CONCLUSIONS/SIGNIFICANCE: It is important to distinguish between near-cognate and non-cognate mRNA:tRNA interactions, because such a definition may be important for informing therapeutic strategies for suppressing these two different categories of mutations underlying many human diseases. This study suggests that the defining feature of near-cognate aa-tRNAs is their potential to form mini-helical structures with A-site codons in the ribosomal decoding center. An aminoglycoside and a ribosomal factor can be used to distinguish between near-cognate and non-cognate interactions.

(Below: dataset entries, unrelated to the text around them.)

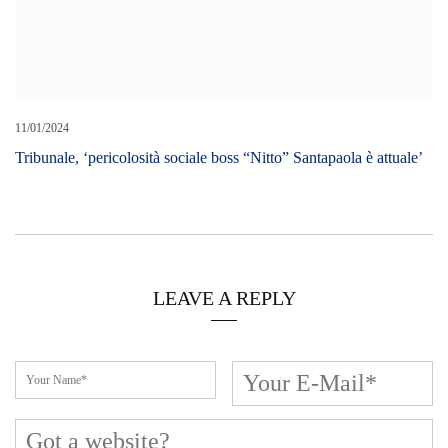
LEAVE A REPLY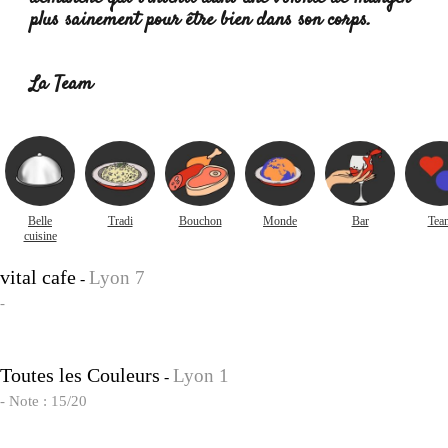
plus sainement pour être bien dans son corps.
Lire
la suite :
La Team
Belle
Tradi
Bouchon
Monde
Bar
Tea
cuisine
vital cafe
Lyon 7
-
-
Toutes les Couleurs
Lyon 1
-
- Note : 15/20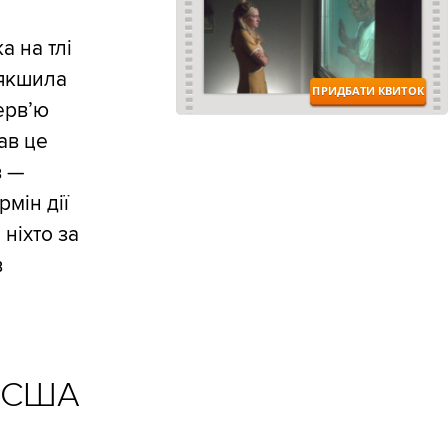
а на тлі
’якшила
ерв’ю
ав це
в —
мін дії
 ніхто за
в
 США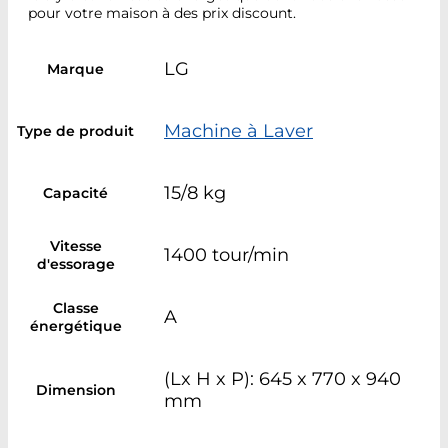
pour votre maison à des prix discount.
LG
Marque
Machine à Laver
Type de produit
15/8 kg
Capacité
Vitesse
1400 tour/min
d'essorage
Classe
A
énergétique
(Lx H x P): 645 x 770 x 940
Dimension
mm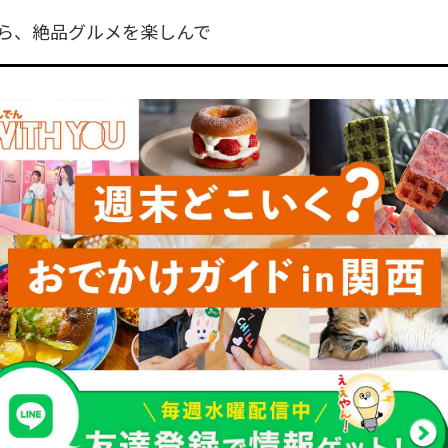
ら、絶品グルメを楽しんで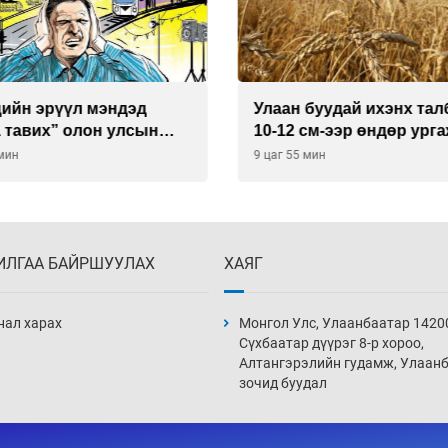
буудай ихэнх талбайд
Хиймэл оюун хяналтаас
см-ээр өндөр ургажээ
байна
 мин
10 цаг 55 мин
ИЛГАА БАЙРШУУЛАХ
ХАЯГ
нал харах
Монгол Улс, Улаанбаатар 1420
Сүхбаатар дүүрэг 8-р хороо,
Алтангэрэлийн гудамж, Улаан
зочид буудал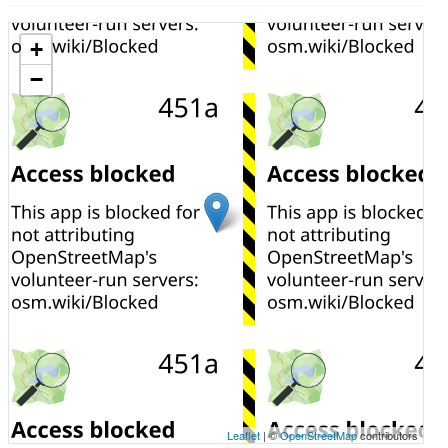
+
−
Leaflet
| ©
OpenStreetMap
contributors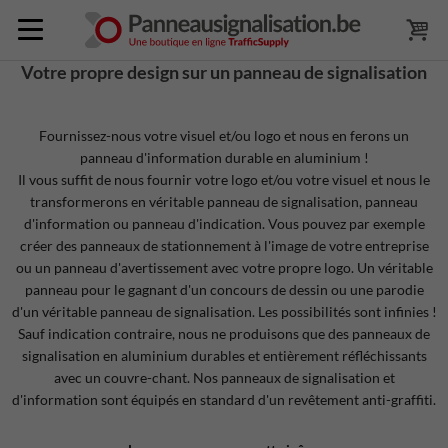
Votre propre design sur un panneau de signalisation
Fournissez-nous votre visuel et/ou logo et nous en ferons un
panneau d'information durable en aluminium !
Il vous suffit de nous fournir votre logo et/ou votre visuel et nous le
transformerons en véritable panneau de signalisation, panneau
d'information ou panneau d'indication. Vous pouvez par exemple
créer des panneaux de stationnement à l'image de votre entreprise
ou un panneau d'avertissement avec votre propre logo. Un véritable
panneau pour le gagnant d'un concours de dessin ou une parodie
d'un véritable panneau de signalisation. Les possibilités sont infinies !
Sauf indication contraire, nous ne produisons que des panneaux de
signalisation en aluminium durables et entièrement réfléchissants
avec un couvre-chant. Nos panneaux de signalisation et
d'information sont équipés en standard d'un revêtement anti-graffiti.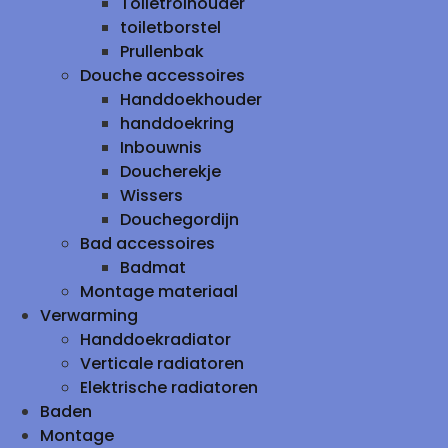
Toiletrolhouder
toiletborstel
Prullenbak
Douche accessoires
Handdoekhouder
handdoekring
Inbouwnis
Doucherekje
Wissers
Douchegordijn
Bad accessoires
Badmat
Montage materiaal
Verwarming
Handdoekradiator
Verticale radiatoren
Elektrische radiatoren
Baden
Montage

mRNA 的解码由氨酰-tRNA(aa-tRNA)完成。这个过程非常精确,但在低频(10(-3) - 10(-4))时,错误的 aa-tRNA 可能被选择,导致异常氨基酸的掺入。尽管我们对正确或同源 aa-tRNA:mRNA 相互作用的构成有很好的了解,但对近同源或单个错配与未配对或非同源相互作用之间的功能区别缺乏了解。
方法/主要发现:在酿酒酵母中检测了萤火虫荧光素酶催化位点的几个同义密码子替换的错读。在当前 aa-tRNA 选择的动力学和生物物理模型的背景下分析结果表明,近同源 aa-tRNA 的定义特征是它们与 A 位密码子形成小螺旋结构的潜力,从而能够刺激真核延伸因子 1A(eEF1A)的 GTPase 活性。巴龙霉素特异性地刺激近同源但不刺激非同源 aa-tRNA 的错读,提供了一种区分这两种类型的功能探针。辅助延伸因子 eEF1Bgamma 的缺失促进了近同源错读的增加,但对非同源密码子的超精确阅读,表明该因子在 tRNA 鉴别中也有作用。eEF1A 的核苷酸交换因子 eEF1Balpha 的突变体促进了保真度的普遍提高,这表明延伸率的降低可能为 aa-tRNA 之间的鉴别提供更多时间。核糖体蛋白 L5 的突变体促进了两种类型的密码子的超精确解码,尽管它在拓扑上远离解码中心。
结论/意义:区分近同源和非同源 mRNA:tRNA 相互作用很重要,因为这种定义可能对告知抑制许多人类疾病中这两种不同类型突变的治疗策略很重要。本研究表明,近同源 aa-tRNA 的定义特征是它们与核糖体解码中心的 A 位密码子形成小螺旋结构的潜力。氨基糖苷类药物和核糖体因子可用于区分近同源和非同源相互作用。